下の表はタイ天然資源環境省国立公園野生動植物局(DNP)によるホットスポット(野焼きや山火事が発生しているとみられる高温の場所)に関する情報で、2022年10月1日から2023年3月9日まで約5か月間に76,377カ所のホットスポットが確認されました。ホットスポットの発生数が多い県上位10県を見てみると、ほぼタイの北部に集中していることがわかります。さらに、タイの北部が国境を接しているミャンマーやラオス側の国境付近でも多くのホットスポットが発生しており、タイ国内の対策だけでは状況が改善できず、問題解決をより難しくしています。

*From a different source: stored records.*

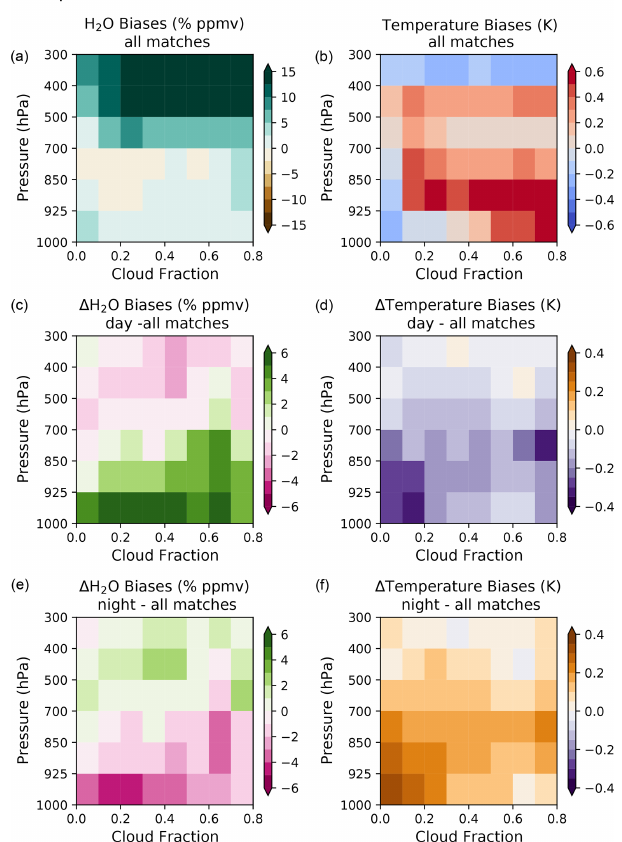
Figure 8. IMS water vapour (a, c, e) and temperature (b, d, f) pro- file biases as a function of cloud fraction for all sites, calculated for 10% cloud faction bins for each tropospheric pressure layer. Dif- ferences between daytime and night-time biases and the bias for all sites are shown for water vapour and temperature, respectively.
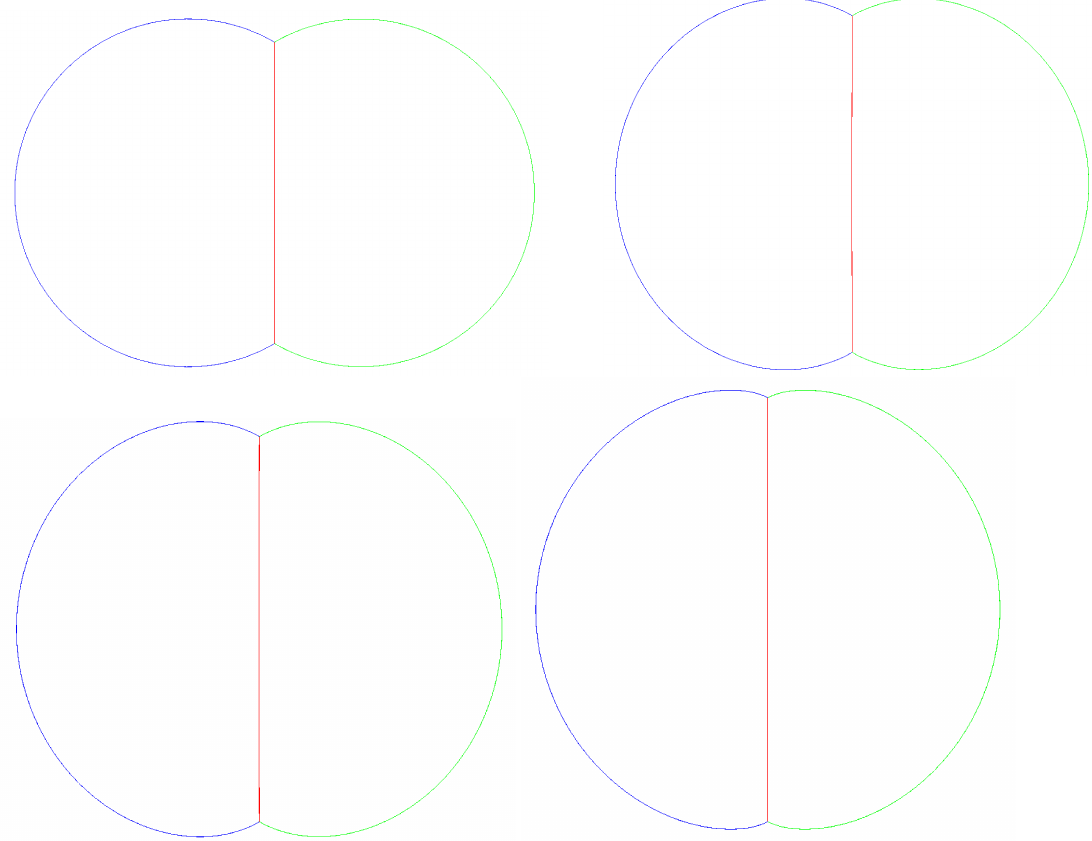
Figure 5: For increasing equal volumes (0.01, 0.1, 10 and 1000) the double bubble approaches a circle plus diameter. Computed with Brakke’s Surface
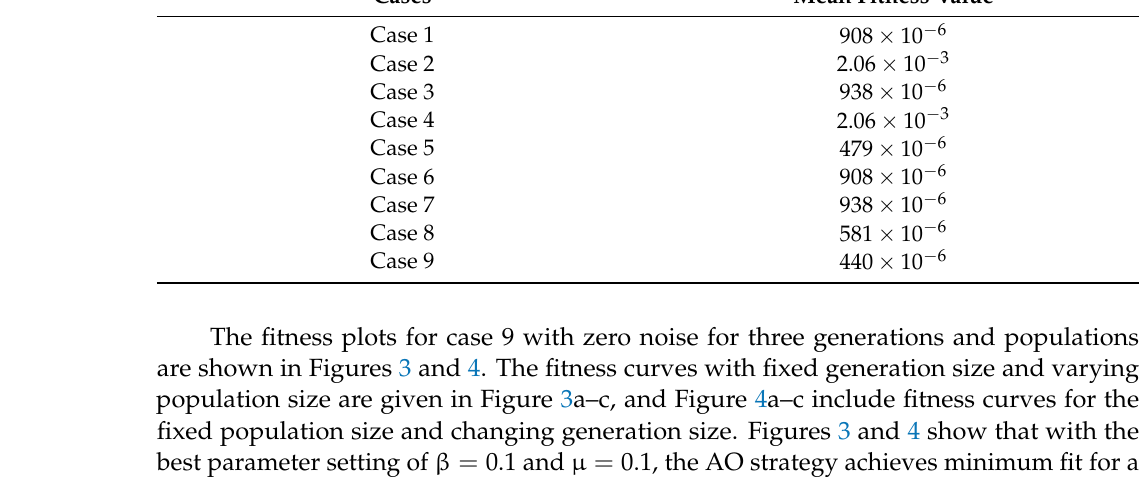
Apart from the fitness results presented in Tables 2–10, the mean fit values achieved with nine ( β and μ ) variations, three generations, and three populations are presented in Table 11. It is observed from the mean fit values in Table 11 that AO obtained the minimum mean fit for case 9, i.e., 440 × 10 (cid:2879)(cid:2874) . Therefore, for optimal AO performance, the remaining simulation results are presented with the best hyper-parameter values, i.e., β = 0.1 and μ = 0.1 . Table 11. AO parameter tuning mean value analysis. Table 11. AO parameter tuning mean value analysis.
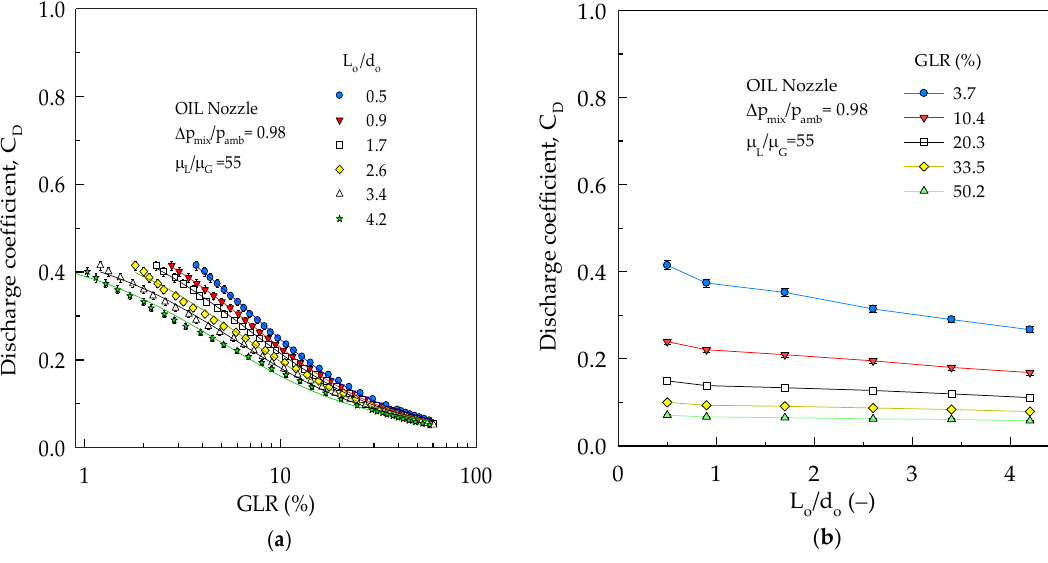
Figure 4. The effect of ( a ) GLR on C D at different orifice configurations and of ( b ) L o /d o on C D at Figure 4. The e ff ect of ( a ) GLR on C D at di ff erent orifice configurations and of ( b ) L o / d o on C D at different GLRs. di ff erent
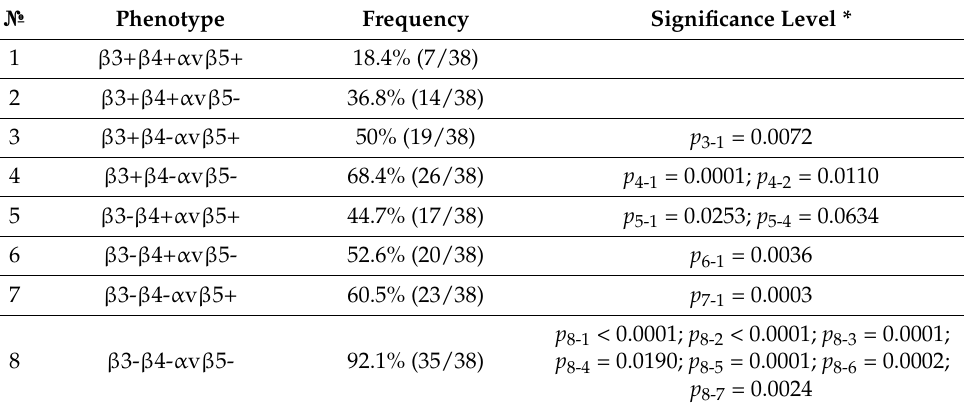
Table 3. Frequency of occurrence of β 3, β 4, and α V β 5 integrins co-expression on CTCs of breast cancer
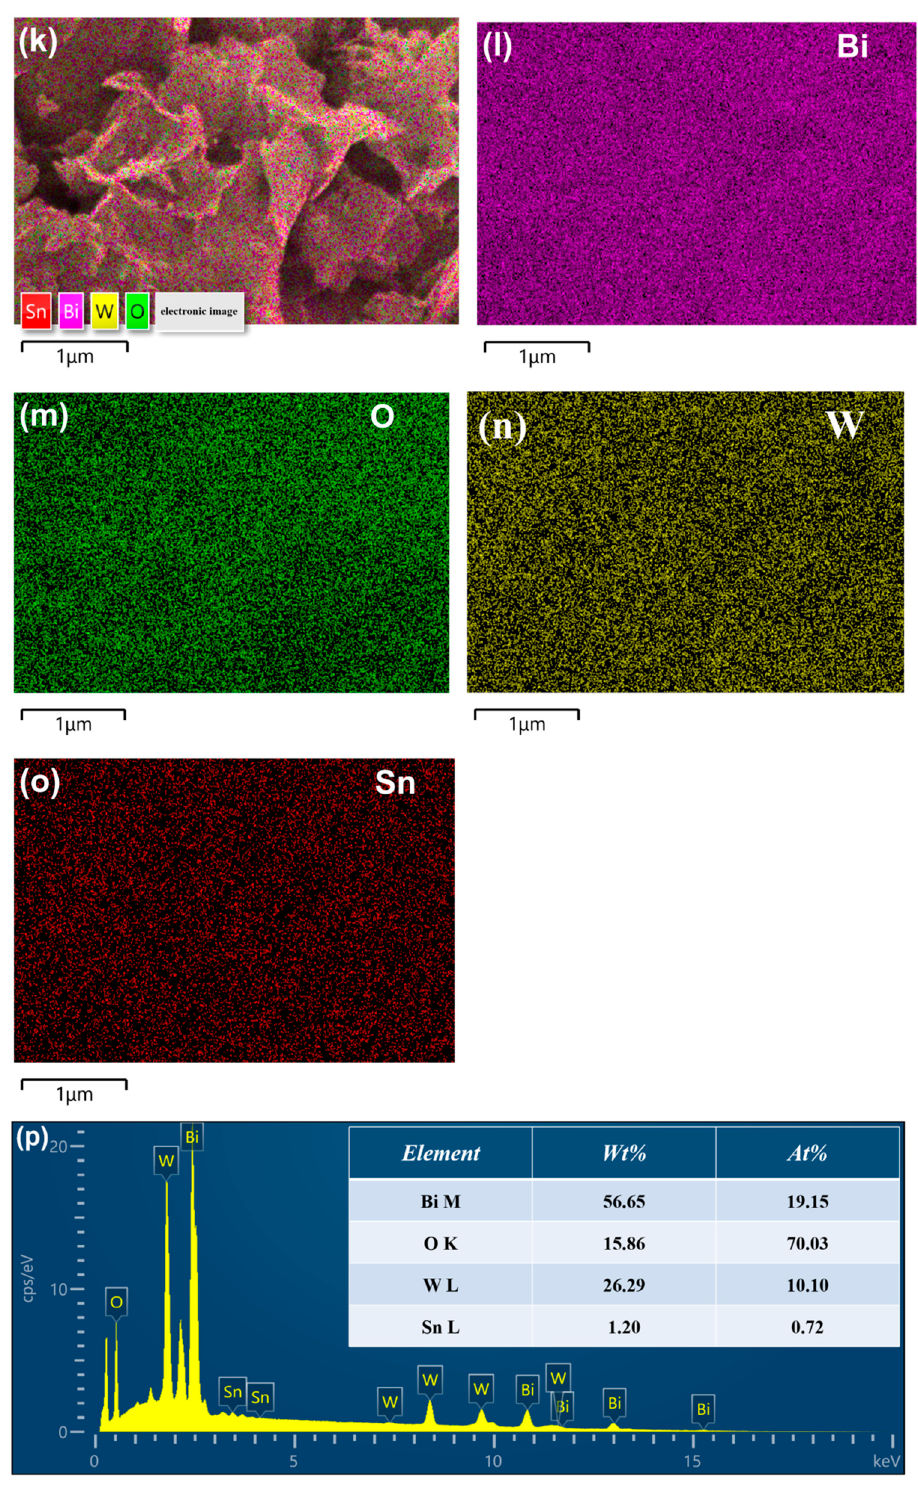
Figure 2. SEM images of pure Bi 2 WO 6 ( a , b ), 1%Sn-Bi 2 WO 6 ( c , d ), 2%Sn-Bi 2 WO 6 ( e , f ), 4%Sn-Bi 2 WO 6 ( g , h ), and 6%Sn-Bi 2 WO 6 ( i , j ), element mappings of Bi, O, W, Sn ( k – o ), and EDS analysis of 2%Sn- Bi 2 WO 6 ( p ).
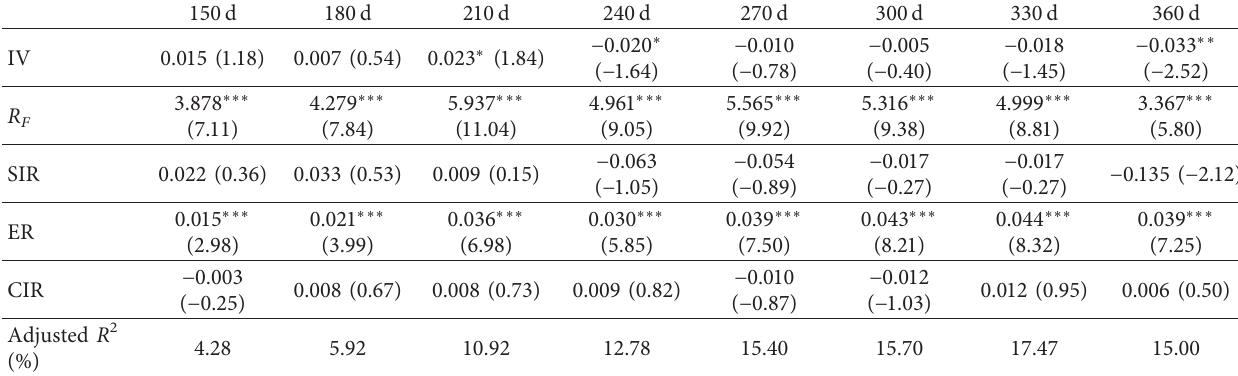
Table 4: Medium- and long-term forecasting power of IV on stock market liquidity.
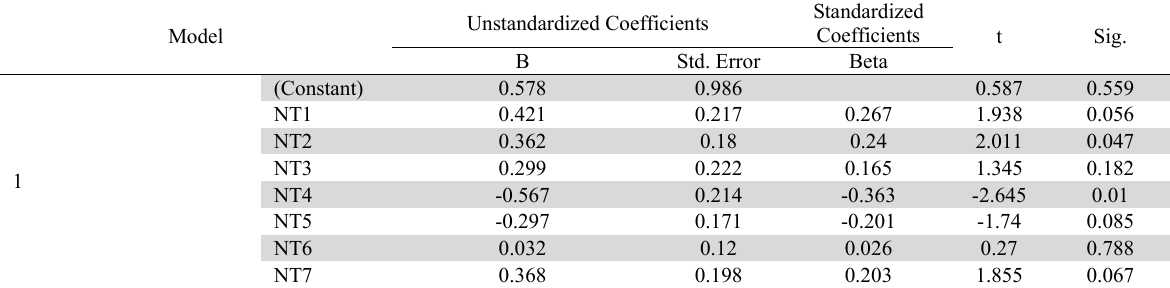
Unstandardized Coefficients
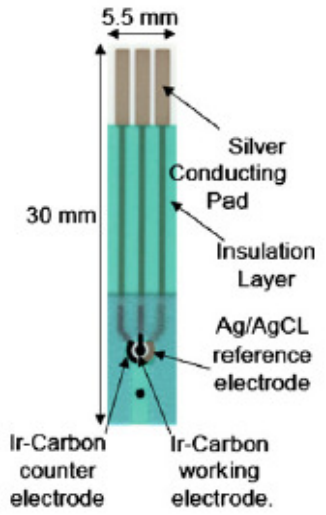
Figure 1. Schematic diagram of the disposable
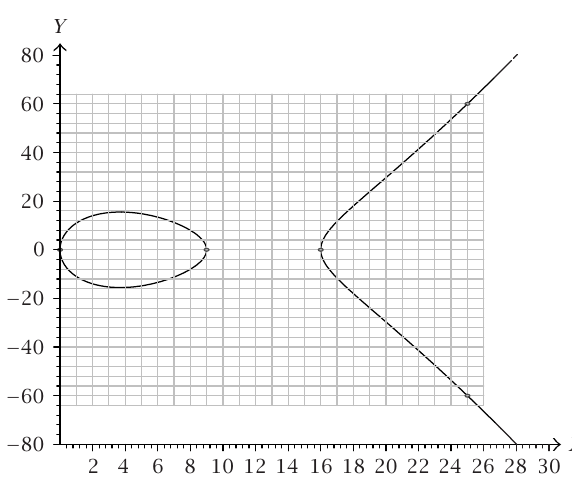
Figure 9.1 Elliptic curve E : Y 2 = X(X − 9 )(X − 16 )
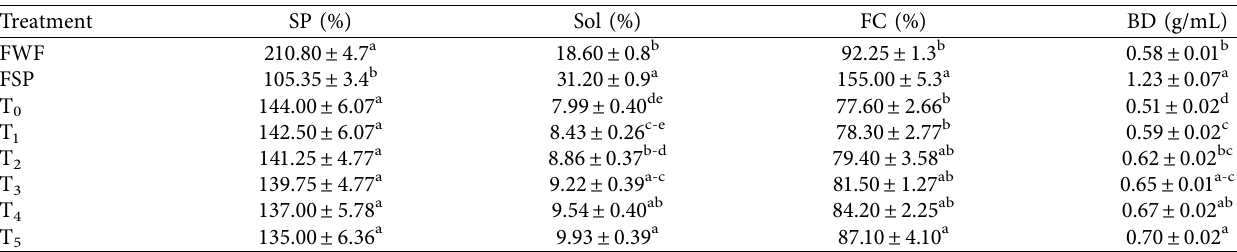
Values are presented as means ± SD ( n � 3). Values having similar lettering in each column show non-significance at p > 0 . 05. T 0 � 100% fine wheat flour (FWF) based noodles (control), T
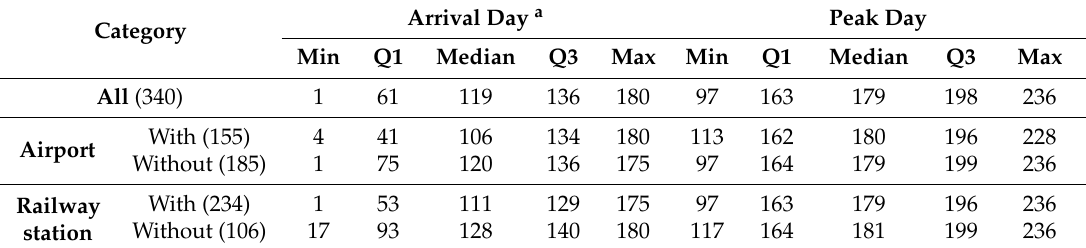
Table 1. Summary statistics of arrival days and peak days for 340 affected prefectures in mainland China.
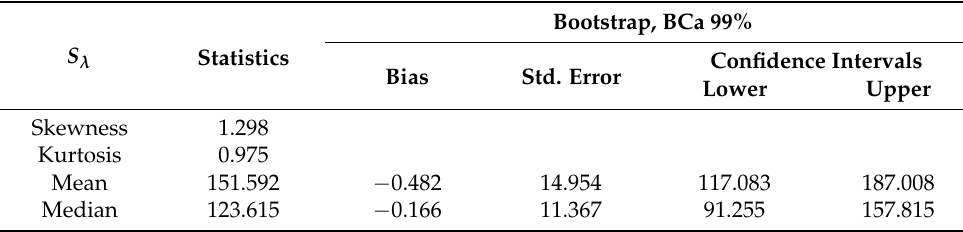
Table 4. Inferential statistics results of derived S λ for M70 decadal dataset at α = 0.01.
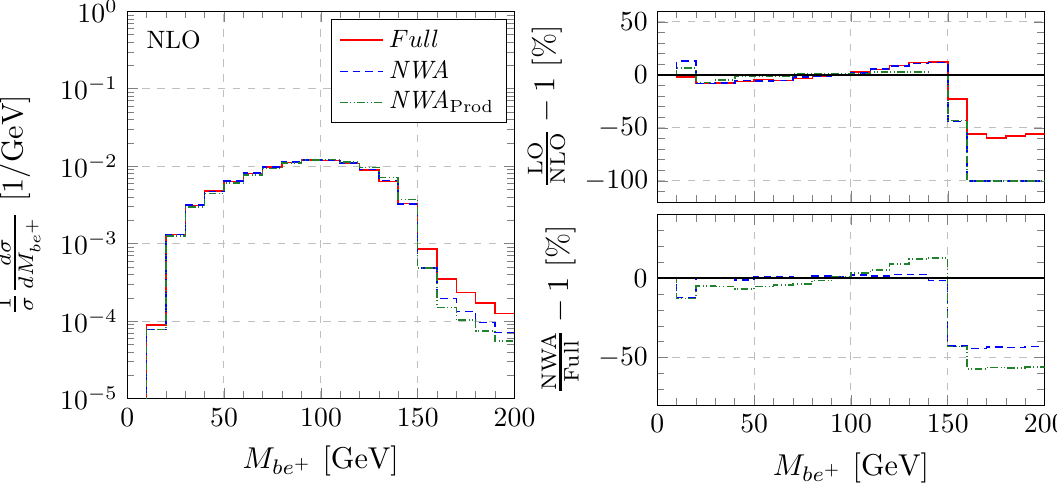
(cid:22) bj + + (cid:23) e (cid:22) (cid:0) (cid:22) (cid:23) (cid:22) b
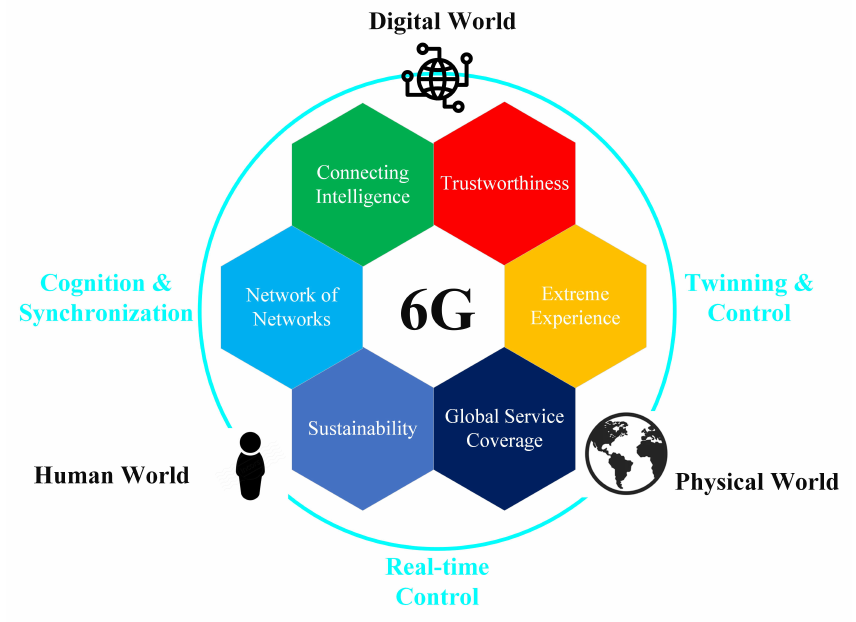
Figure 1. The 6G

県名 | 地方 | 森林保護地域 | 国有林野地域内 | 森林保護・国有林野以外 | 合計 |
---|---|---|---|---|---|
カンチャナブリ | 中部 | 5,758 | 1,170 | 1,874 | 8,802 |
ターク | 中北部 | 3,202 | 2,121 | 709 | 6,032 |
チェンマイ | 北部 | 2,155 | 1,403 | 158 | 3,716 |
ランパーン | 北部 | 1,118 | 2,128 | 465 | 3,711 |
チャイヤプーム | 東北 | 1,495 | 375 | 1,547 | 3,417 |
ナーン | 北部 | 1,482 | 1,579 | 310 | 3,371 |
ウッタラディット | 中北部 | 1,647 | 566 | 733 | 2,946 |
ペッチャブーン | 中北部 | 527 | 741 | 1,425 | 2,693 |
チェンライ | 北部 | 360 | 1,135 | 731 | 2,226 |
ナコーンサワン | 中北部 | 277 | 63 | 1,875 | 2,215 |
(2022年10月1日から2023年3月9日まで)
タイ政府が掲げる対策
2019年、タイ政府はPM2.5の問題を国家的な課題として発表し、野焼き禁止や、黒煙車検知、ディーゼル車の使用抑制など、PM2.5対策を講じてきました。また、タイ政府は2023年に「粉じんによる大気汚染解決のための応急計画」作成し、以下の具体的な対策をすすめています。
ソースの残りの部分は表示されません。